Exactly the lines from the one containing "font-size: 11px ->" through the end of the data, and nothing more, should be retyped; pictures stay out.

Records contained in a dataset
-- Opening Marker --

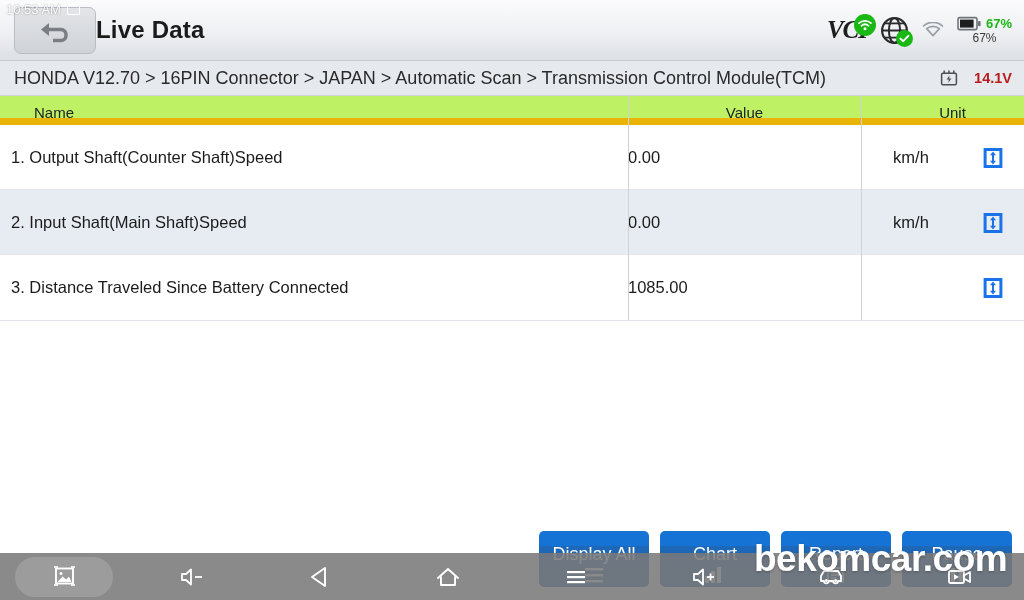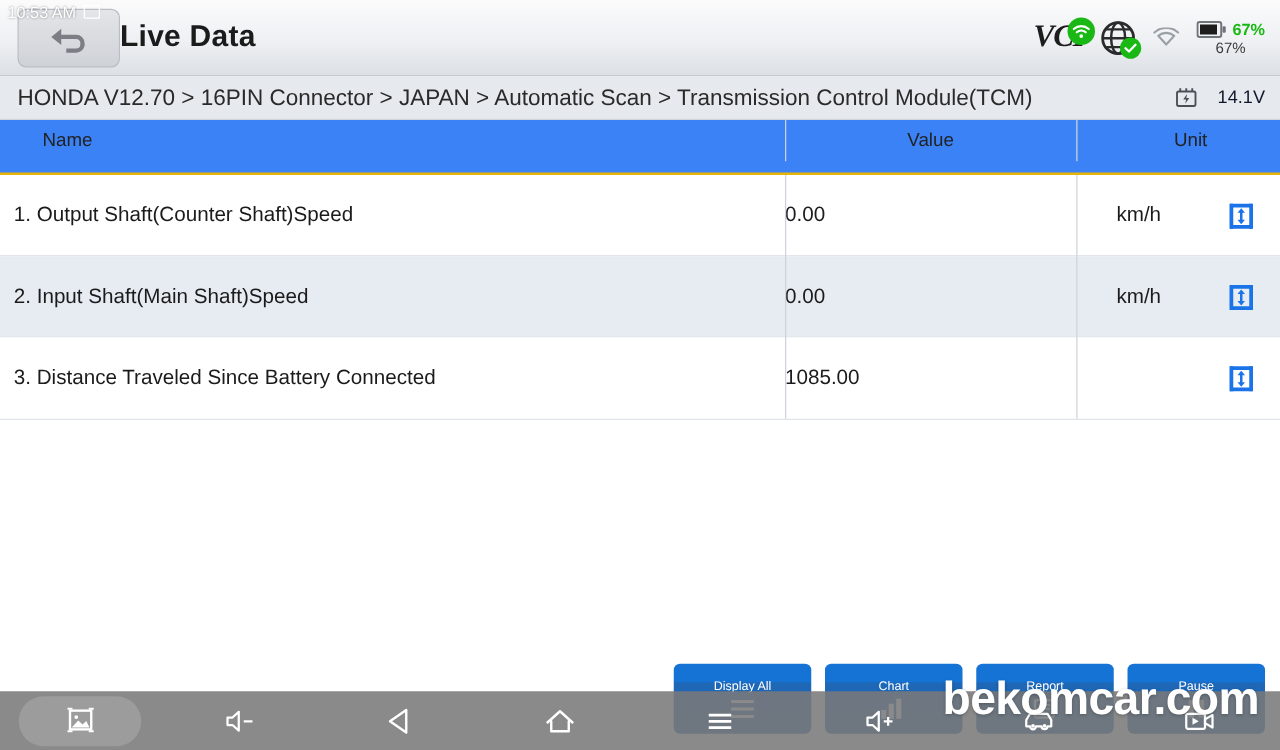"14.1V" .volt { color: #0f172a -> #b91c1c; font-weight: none -> bold }
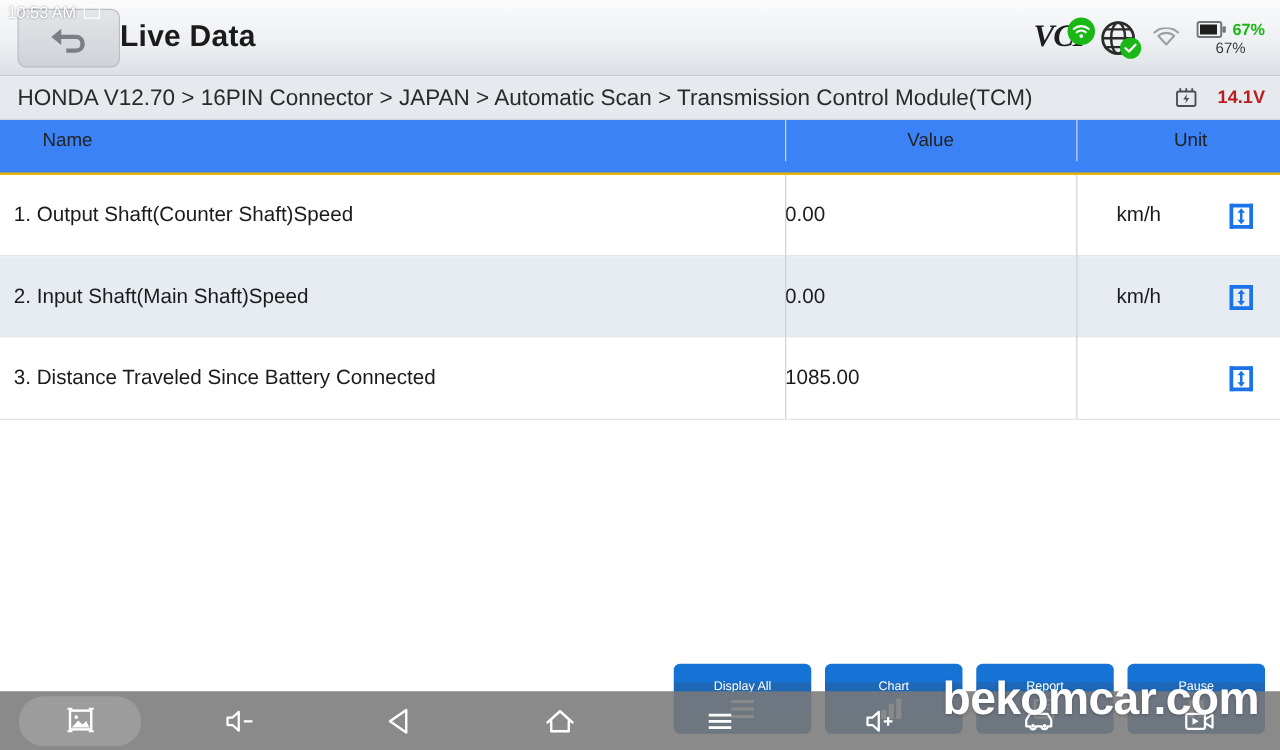"Name" .thead { background: #3b82f6 -> #bef264; border-bottom: 2px solid #eab308 -> 7px solid #eab308; height: 44px -> 29px }
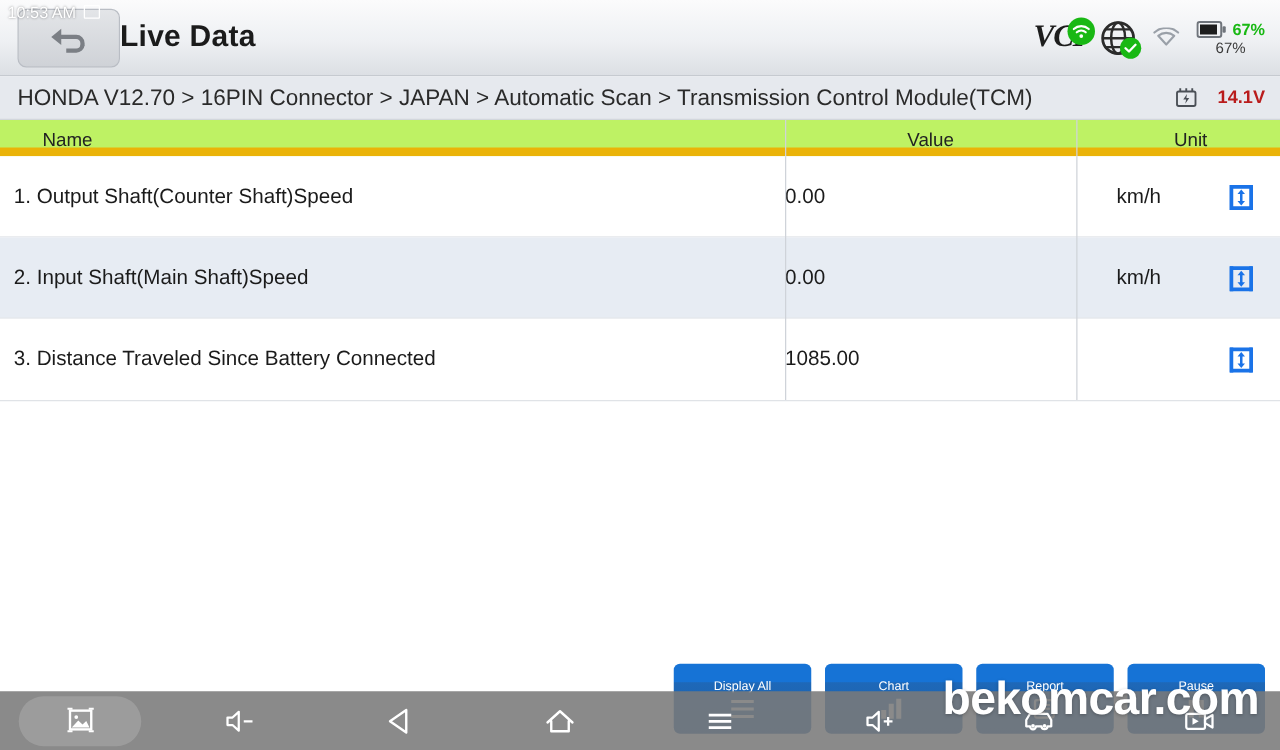"Display All" .act-btn { font-size: 10px -> 18px }
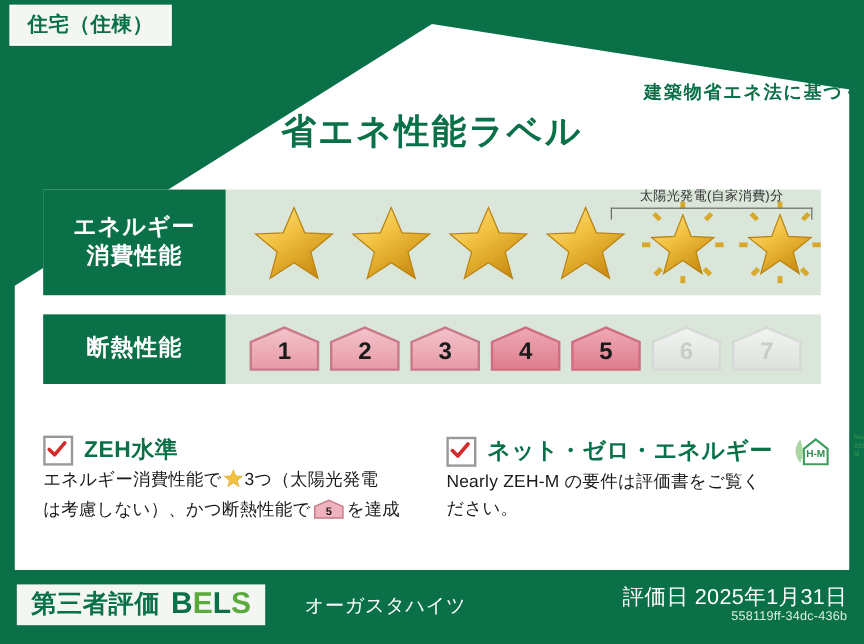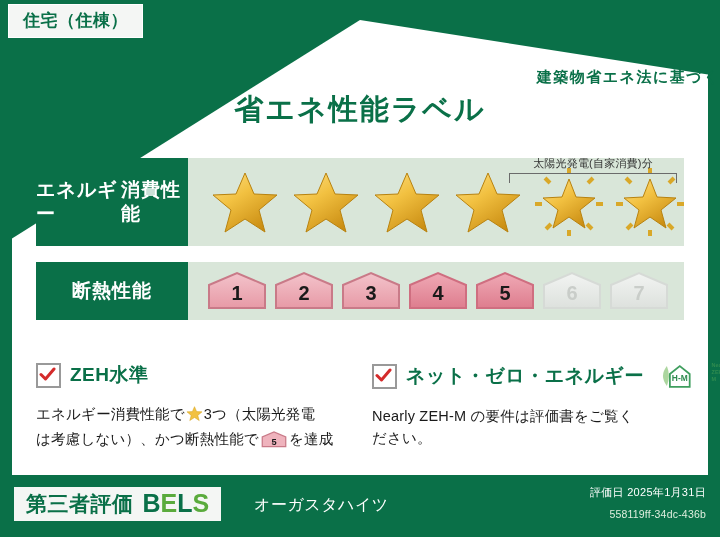"エネルギー" .perf-key { flex-direction: row -> column }
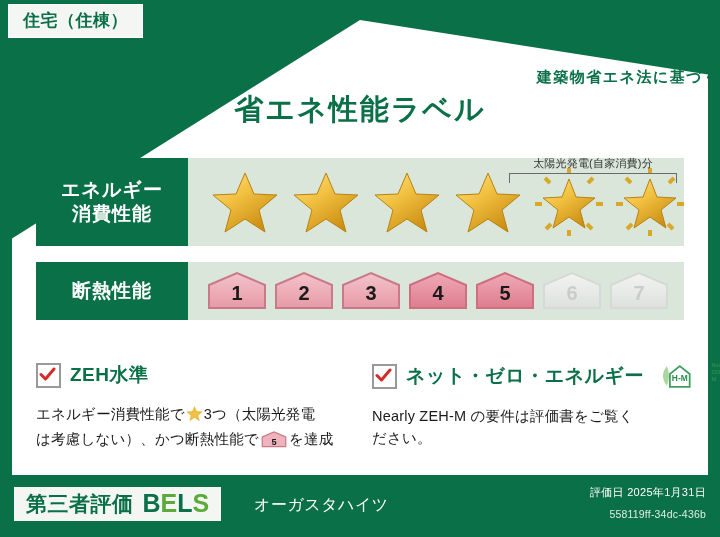"ZEH水準" .crit-head { margin-bottom: 15px -> 1px }
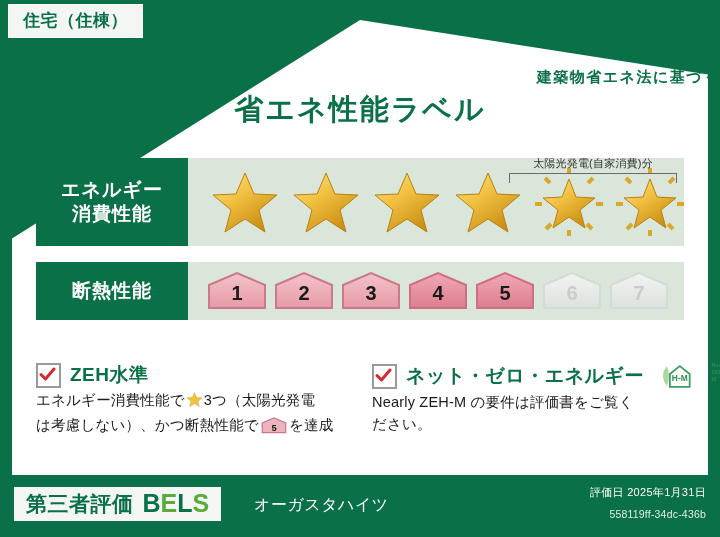"評価日 2025年1月31日" .eval-date { font-size: 11px -> 18px }
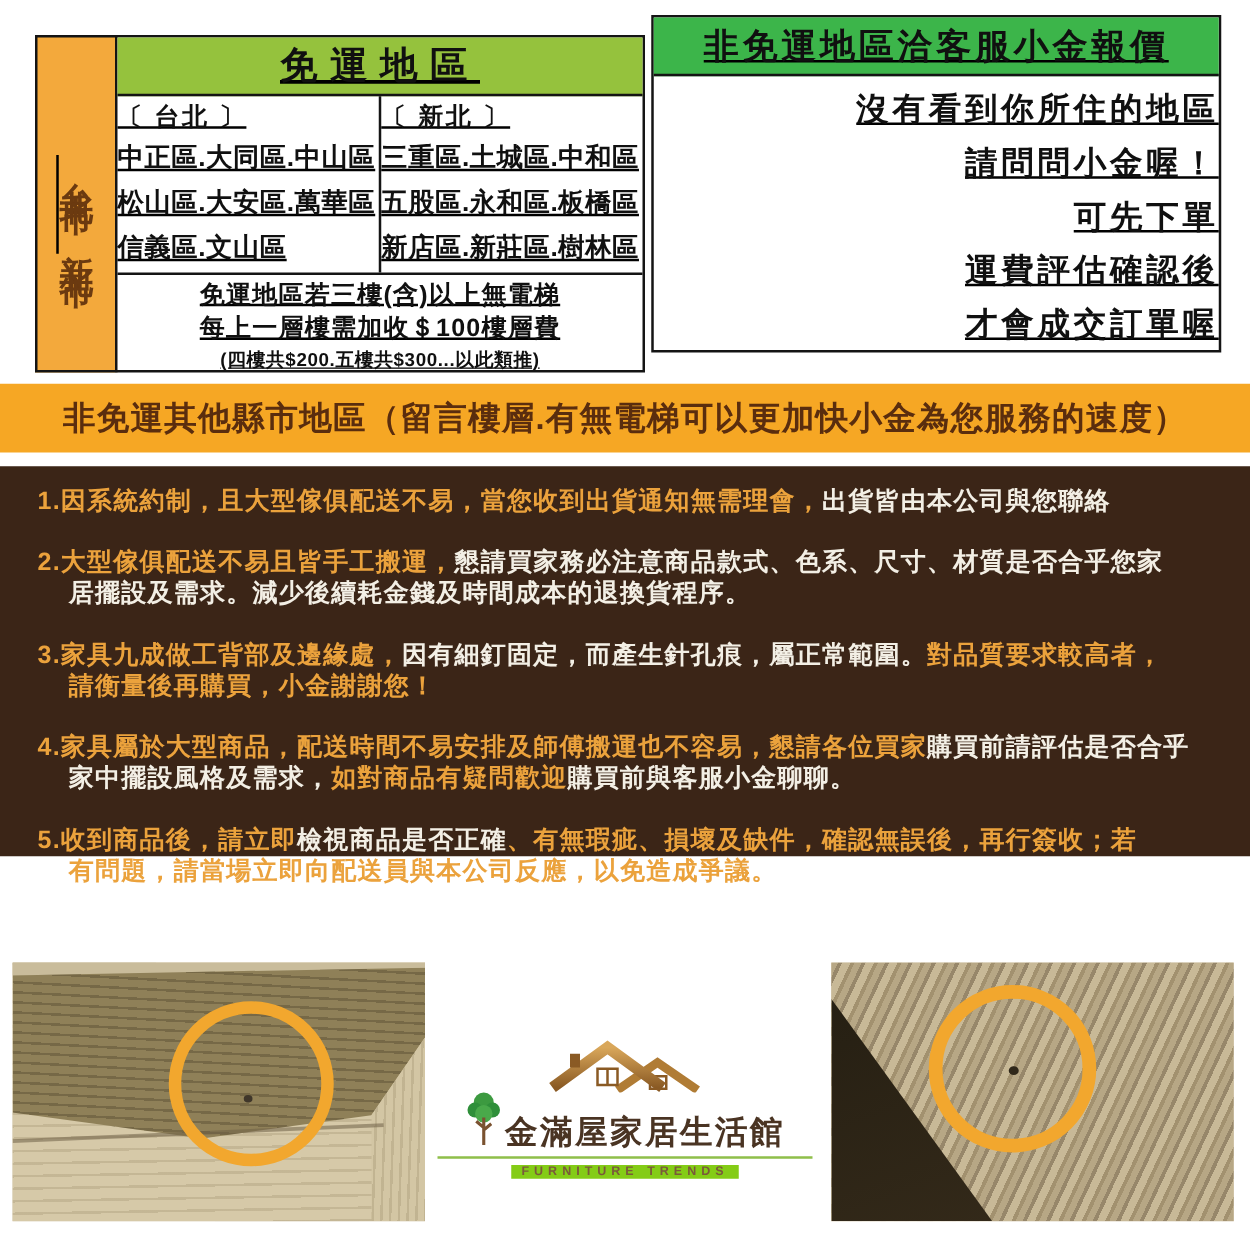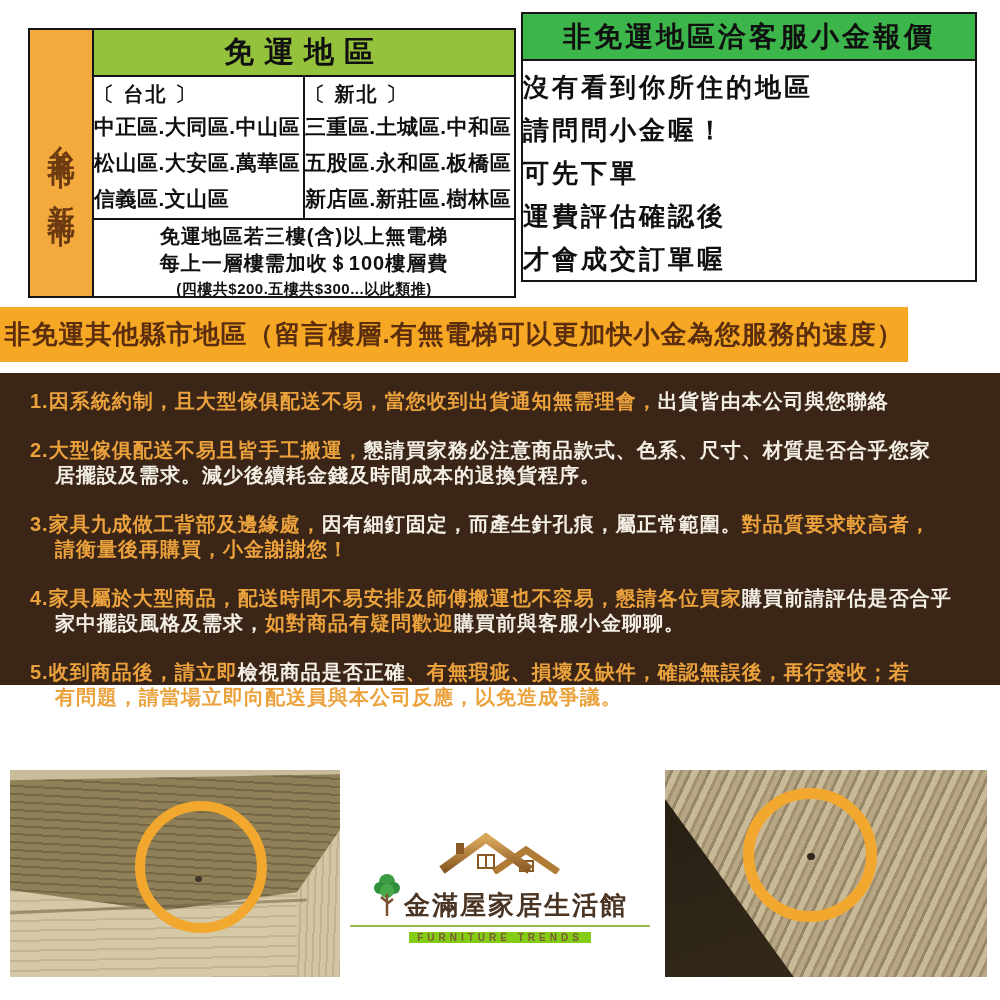"免運地區" .cellbox { text-decoration: none -> underline }
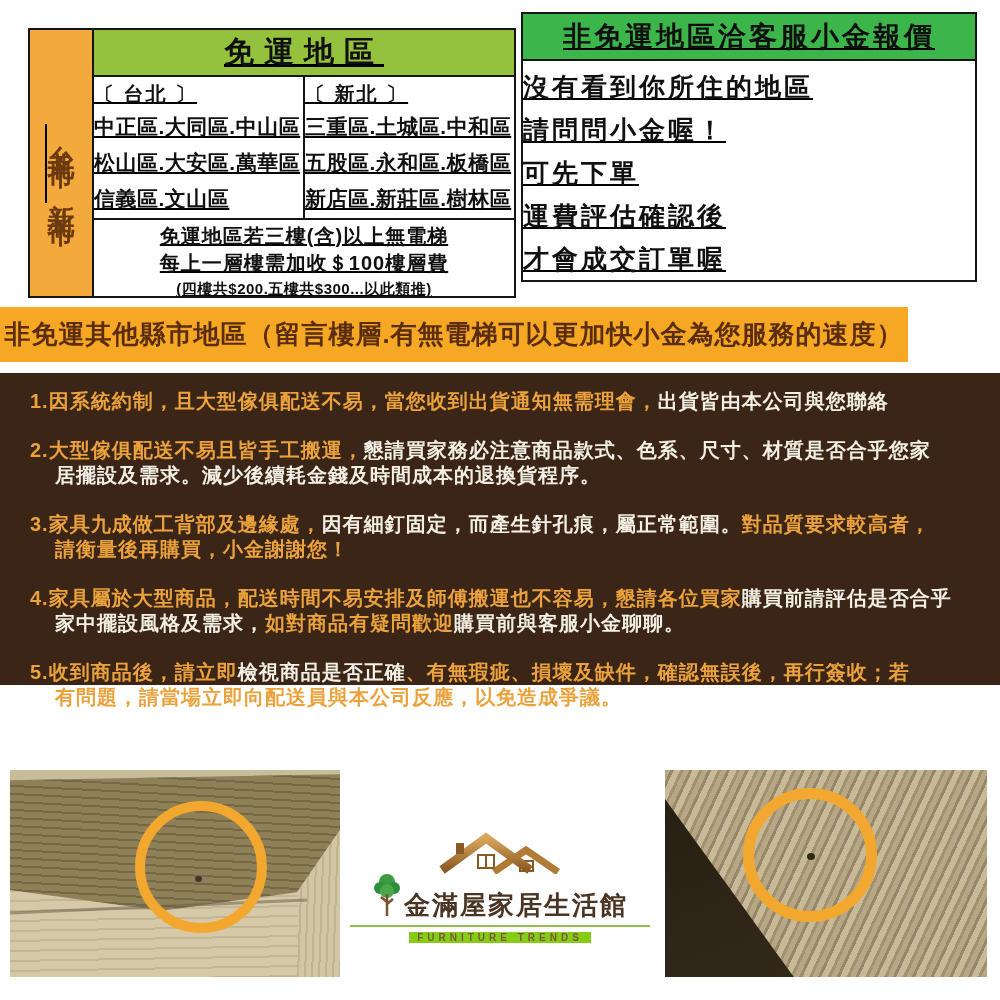"沒有看到你所住的地區" .qb-body { text-align: left -> right }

-- Closing Marker --

• [RESPONSE TO THIS EXERCISE]:
"評価日 2025年1月31日" .eval-date { font-size: 11px -> 18px }
"免運地區" .cellbox { text-decoration: none -> underline }
"沒有看到你所住的地區" .qb-body { text-align: left -> right }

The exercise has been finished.